* **INSTRUCTIONS TO FOLLOW**: Nothing in the entries may be altered; copy them all exactly.

--- RECORDS FOR THIS EXERCISE Enclosed Below ---

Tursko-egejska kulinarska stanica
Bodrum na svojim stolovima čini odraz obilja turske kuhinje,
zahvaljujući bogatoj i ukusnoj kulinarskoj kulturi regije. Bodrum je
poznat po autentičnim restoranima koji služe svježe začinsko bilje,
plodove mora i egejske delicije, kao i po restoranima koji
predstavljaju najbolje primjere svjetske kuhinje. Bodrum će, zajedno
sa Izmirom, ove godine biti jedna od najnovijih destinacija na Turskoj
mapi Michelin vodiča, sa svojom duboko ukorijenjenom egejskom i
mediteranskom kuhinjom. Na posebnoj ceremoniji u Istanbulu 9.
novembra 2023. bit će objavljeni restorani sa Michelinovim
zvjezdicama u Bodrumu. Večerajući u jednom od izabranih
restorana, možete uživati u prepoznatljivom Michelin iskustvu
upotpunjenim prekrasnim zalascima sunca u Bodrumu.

--- End of Enclosed RECORDS FOR THIS EXERCISE ---

* **RESPONSE**:
Tursko-egejska kulinarska stanica
Bodrum na svojim stolovima čini odraz obilja turske kuhinje,
zahvaljujući bogatoj i ukusnoj kulinarskoj kulturi regije. Bodrum je
poznat po autentičnim restoranima koji služe svježe začinsko bilje,
plodove mora i egejske delicije, kao i po restoranima koji
predstavljaju najbolje primjere svjetske kuhinje. Bodrum će, zajedno
sa Izmirom, ove godine biti jedna od najnovijih destinacija na Turskoj
mapi Michelin vodiča, sa svojom duboko ukorijenjenom egejskom i
mediteranskom kuhinjom. Na posebnoj ceremoniji u Istanbulu 9.
novembra 2023. bit će objavljeni restorani sa Michelinovim
zvjezdicama u Bodrumu. Večerajući u jednom od izabranih
restorana, možete uživati u prepoznatljivom Michelin iskustvu
upotpunjenim prekrasnim zalascima sunca u Bodrumu.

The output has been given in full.